─── Data for this exercise
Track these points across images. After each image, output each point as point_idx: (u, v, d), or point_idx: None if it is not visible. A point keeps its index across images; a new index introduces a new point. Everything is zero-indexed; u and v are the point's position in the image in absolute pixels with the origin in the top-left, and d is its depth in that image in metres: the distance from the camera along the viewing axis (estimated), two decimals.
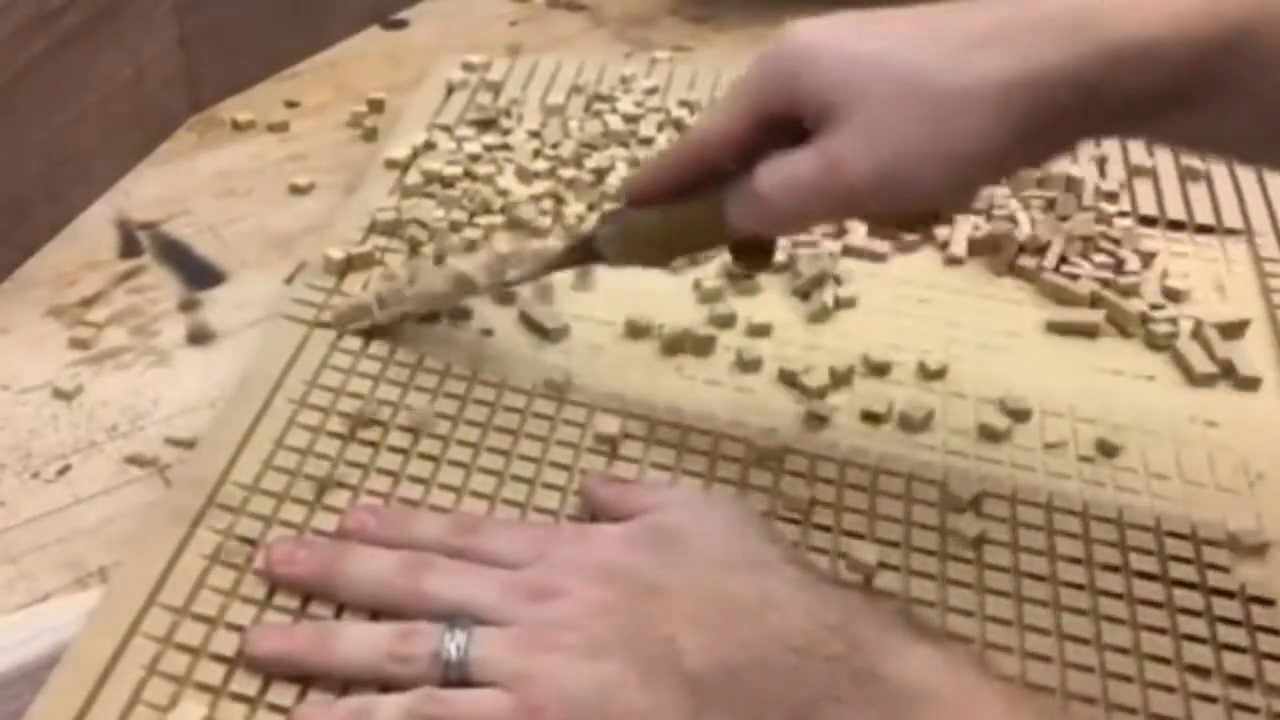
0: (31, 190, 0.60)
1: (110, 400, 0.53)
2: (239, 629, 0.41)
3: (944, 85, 0.38)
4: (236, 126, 0.70)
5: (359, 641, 0.39)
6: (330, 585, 0.42)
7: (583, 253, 0.49)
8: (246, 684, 0.39)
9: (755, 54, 0.42)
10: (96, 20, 0.61)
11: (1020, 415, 0.52)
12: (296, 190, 0.65)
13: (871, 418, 0.51)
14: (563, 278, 0.56)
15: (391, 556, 0.42)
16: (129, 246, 0.61)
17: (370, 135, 0.69)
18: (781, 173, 0.41)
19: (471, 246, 0.58)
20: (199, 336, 0.55)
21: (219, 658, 0.40)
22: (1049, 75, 0.38)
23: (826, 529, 0.46)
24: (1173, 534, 0.46)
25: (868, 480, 0.48)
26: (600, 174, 0.63)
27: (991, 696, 0.36)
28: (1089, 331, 0.56)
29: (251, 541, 0.44)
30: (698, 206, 0.45)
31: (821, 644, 0.37)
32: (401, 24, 0.80)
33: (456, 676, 0.38)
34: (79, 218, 0.63)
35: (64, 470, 0.50)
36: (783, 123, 0.42)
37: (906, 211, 0.44)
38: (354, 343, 0.52)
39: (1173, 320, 0.56)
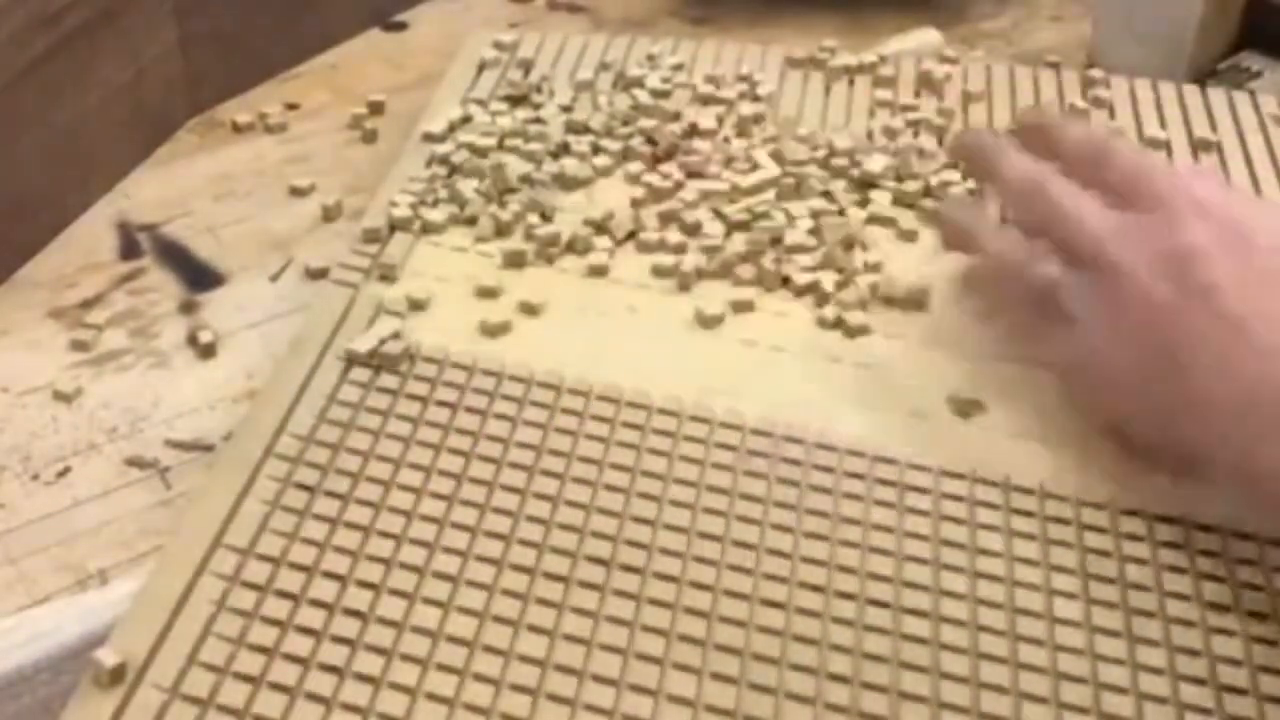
0: (31, 192, 0.60)
1: (110, 402, 0.53)
2: (302, 569, 0.43)
3: None
4: (236, 128, 0.70)
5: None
6: (993, 168, 0.51)
7: None
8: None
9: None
10: (97, 22, 0.61)
11: None
12: (296, 192, 0.65)
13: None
14: None
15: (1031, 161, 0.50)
16: (129, 248, 0.61)
17: (370, 137, 0.69)
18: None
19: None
20: (200, 350, 0.55)
21: (284, 594, 0.42)
22: None
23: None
24: (1202, 527, 0.46)
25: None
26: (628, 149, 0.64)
27: None
28: None
29: (309, 488, 0.46)
30: None
31: None
32: (401, 26, 0.80)
33: None
34: (79, 220, 0.63)
35: (64, 472, 0.49)
36: None
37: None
38: (399, 305, 0.53)
39: None
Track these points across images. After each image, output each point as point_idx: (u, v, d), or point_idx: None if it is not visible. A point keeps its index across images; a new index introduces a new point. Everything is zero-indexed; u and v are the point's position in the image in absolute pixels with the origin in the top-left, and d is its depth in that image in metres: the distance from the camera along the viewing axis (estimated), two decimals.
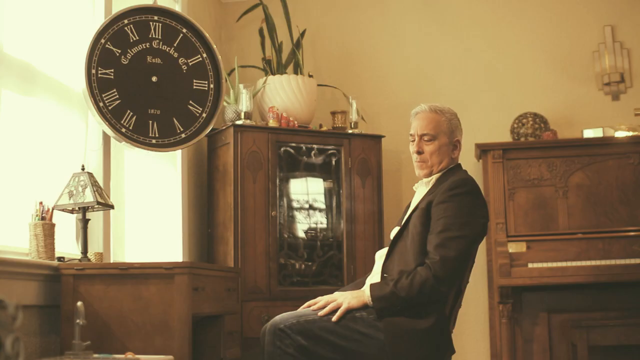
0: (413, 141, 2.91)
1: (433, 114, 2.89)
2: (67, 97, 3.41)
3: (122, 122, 3.52)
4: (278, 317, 2.72)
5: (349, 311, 2.71)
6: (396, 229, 2.91)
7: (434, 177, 2.88)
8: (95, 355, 2.64)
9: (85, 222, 3.11)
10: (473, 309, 4.79)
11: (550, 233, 4.48)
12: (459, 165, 2.94)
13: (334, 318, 2.66)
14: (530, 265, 4.39)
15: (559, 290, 4.58)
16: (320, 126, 4.66)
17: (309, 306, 2.89)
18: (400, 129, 4.70)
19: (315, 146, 4.51)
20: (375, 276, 2.86)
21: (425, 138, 2.87)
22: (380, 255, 2.90)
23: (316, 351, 2.66)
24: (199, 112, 3.84)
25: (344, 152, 4.55)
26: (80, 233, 3.16)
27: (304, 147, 4.48)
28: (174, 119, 3.74)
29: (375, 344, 2.66)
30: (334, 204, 4.51)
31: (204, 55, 3.90)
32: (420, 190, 2.94)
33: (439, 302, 2.69)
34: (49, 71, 3.26)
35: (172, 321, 2.84)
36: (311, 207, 4.48)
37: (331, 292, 3.07)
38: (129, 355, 2.62)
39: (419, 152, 2.88)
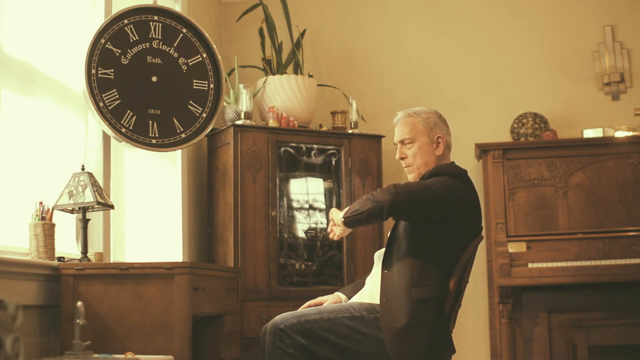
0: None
1: (408, 118, 2.92)
2: (67, 97, 3.41)
3: (122, 122, 3.52)
4: (278, 317, 2.72)
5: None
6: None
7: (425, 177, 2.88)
8: (95, 355, 2.64)
9: (85, 222, 3.11)
10: (473, 309, 4.79)
11: (550, 233, 4.48)
12: (452, 163, 2.92)
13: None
14: (530, 265, 4.39)
15: (559, 290, 4.58)
16: (320, 126, 4.66)
17: (309, 306, 2.89)
18: None
19: (315, 146, 4.50)
20: (374, 277, 2.86)
21: (406, 142, 2.90)
22: (379, 255, 2.90)
23: (316, 351, 2.67)
24: (199, 112, 3.84)
25: (344, 152, 4.54)
26: (80, 233, 3.16)
27: (304, 147, 4.47)
28: (174, 119, 3.74)
29: (375, 344, 2.67)
30: (334, 204, 4.50)
31: (204, 55, 3.90)
32: None
33: (438, 300, 2.69)
34: (49, 71, 3.26)
35: (172, 321, 2.84)
36: (311, 207, 4.48)
37: (331, 292, 3.08)
38: (129, 355, 2.62)
39: (402, 158, 2.90)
──────
[What you have to do]
Verbatim repetition of the entries is required, excluding any pictures.

[Result below]
Track these points across images. After each image, output each point as point_idx: (u, v, d), or point_idx: None if it is not visible. A point keeps its index across images; a new index introduces a new point. Everything is zero-indexed; u and v are the point's position in the image in absolute pixels with the origin in the top-left, and d is its depth in that image in metres: the distance from the camera along the viewing axis (estimated), two decimals.
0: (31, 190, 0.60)
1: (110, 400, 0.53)
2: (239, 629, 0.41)
3: (944, 85, 0.38)
4: (236, 126, 0.70)
5: (359, 641, 0.39)
6: (330, 585, 0.42)
7: (583, 253, 0.49)
8: (246, 684, 0.39)
9: (755, 54, 0.42)
10: (96, 20, 0.61)
11: (1020, 415, 0.52)
12: (296, 190, 0.65)
13: (871, 418, 0.51)
14: (563, 278, 0.56)
15: (391, 556, 0.42)
16: (129, 246, 0.61)
17: (370, 135, 0.69)
18: (781, 173, 0.41)
19: (471, 246, 0.58)
20: (199, 336, 0.55)
21: (219, 658, 0.40)
22: (1049, 75, 0.38)
23: (826, 529, 0.46)
24: (1173, 534, 0.46)
25: (868, 480, 0.48)
26: (600, 174, 0.63)
27: (991, 696, 0.36)
28: (1089, 331, 0.56)
29: (251, 541, 0.44)
30: (698, 206, 0.45)
31: (821, 644, 0.37)
32: (401, 24, 0.80)
33: (456, 676, 0.38)
34: (79, 218, 0.63)
35: (64, 470, 0.50)
36: (783, 123, 0.42)
37: (906, 211, 0.44)
38: (354, 343, 0.52)
39: (1173, 320, 0.56)
0: (31, 192, 0.60)
1: (110, 402, 0.53)
2: (302, 569, 0.43)
3: None
4: (236, 128, 0.70)
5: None
6: (993, 168, 0.51)
7: None
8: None
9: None
10: (97, 22, 0.61)
11: None
12: (296, 192, 0.65)
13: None
14: None
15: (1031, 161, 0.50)
16: (129, 248, 0.61)
17: (370, 137, 0.69)
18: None
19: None
20: (200, 350, 0.55)
21: (284, 594, 0.42)
22: None
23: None
24: (1202, 527, 0.46)
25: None
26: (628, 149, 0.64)
27: None
28: None
29: (309, 488, 0.46)
30: None
31: None
32: (401, 26, 0.80)
33: None
34: (79, 220, 0.63)
35: (64, 472, 0.49)
36: None
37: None
38: (399, 305, 0.53)
39: None
Track these points across images. After each image, output each point as point_idx: (u, v, d), or point_idx: None if it is not visible. A point keeps its index across images; a new index introduces a new point. Everything is zero-indexed; u and v are the point's position in the image in absolute pixels with the origin in the top-left, and d is its depth in that image in metres: the distance from the camera along the viewing axis (estimated), two decimals.
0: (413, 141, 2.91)
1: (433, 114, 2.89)
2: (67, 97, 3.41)
3: (122, 122, 3.52)
4: (278, 317, 2.72)
5: (349, 311, 2.71)
6: (396, 229, 2.91)
7: (434, 177, 2.88)
8: (95, 355, 2.64)
9: (85, 222, 3.11)
10: (473, 309, 4.79)
11: (550, 233, 4.48)
12: (459, 165, 2.94)
13: (334, 318, 2.66)
14: (530, 265, 4.39)
15: (559, 290, 4.58)
16: (320, 126, 4.66)
17: (309, 306, 2.89)
18: (400, 129, 4.70)
19: (315, 146, 4.51)
20: (375, 276, 2.86)
21: (425, 138, 2.87)
22: (380, 255, 2.90)
23: (316, 351, 2.66)
24: (199, 112, 3.84)
25: (344, 152, 4.55)
26: (80, 233, 3.16)
27: (304, 147, 4.48)
28: (174, 119, 3.74)
29: (375, 344, 2.66)
30: (334, 204, 4.51)
31: (204, 55, 3.90)
32: (420, 190, 2.94)
33: (439, 302, 2.69)
34: (49, 71, 3.26)
35: (172, 321, 2.84)
36: (311, 207, 4.48)
37: (331, 292, 3.07)
38: (129, 355, 2.62)
39: (419, 152, 2.88)
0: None
1: (408, 118, 2.92)
2: (67, 97, 3.41)
3: (122, 122, 3.52)
4: (278, 317, 2.72)
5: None
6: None
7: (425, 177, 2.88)
8: (95, 355, 2.64)
9: (85, 222, 3.11)
10: (473, 309, 4.79)
11: (550, 233, 4.48)
12: (452, 163, 2.92)
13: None
14: (530, 265, 4.39)
15: (559, 290, 4.58)
16: (320, 126, 4.66)
17: (309, 306, 2.89)
18: None
19: (315, 146, 4.50)
20: (374, 277, 2.86)
21: (406, 142, 2.90)
22: (379, 255, 2.90)
23: (316, 351, 2.67)
24: (199, 112, 3.84)
25: (344, 152, 4.54)
26: (80, 233, 3.16)
27: (304, 147, 4.47)
28: (174, 119, 3.74)
29: (375, 344, 2.67)
30: (334, 204, 4.50)
31: (204, 55, 3.90)
32: None
33: (438, 300, 2.69)
34: (49, 71, 3.26)
35: (172, 321, 2.84)
36: (311, 207, 4.48)
37: (331, 292, 3.08)
38: (129, 355, 2.62)
39: (402, 158, 2.90)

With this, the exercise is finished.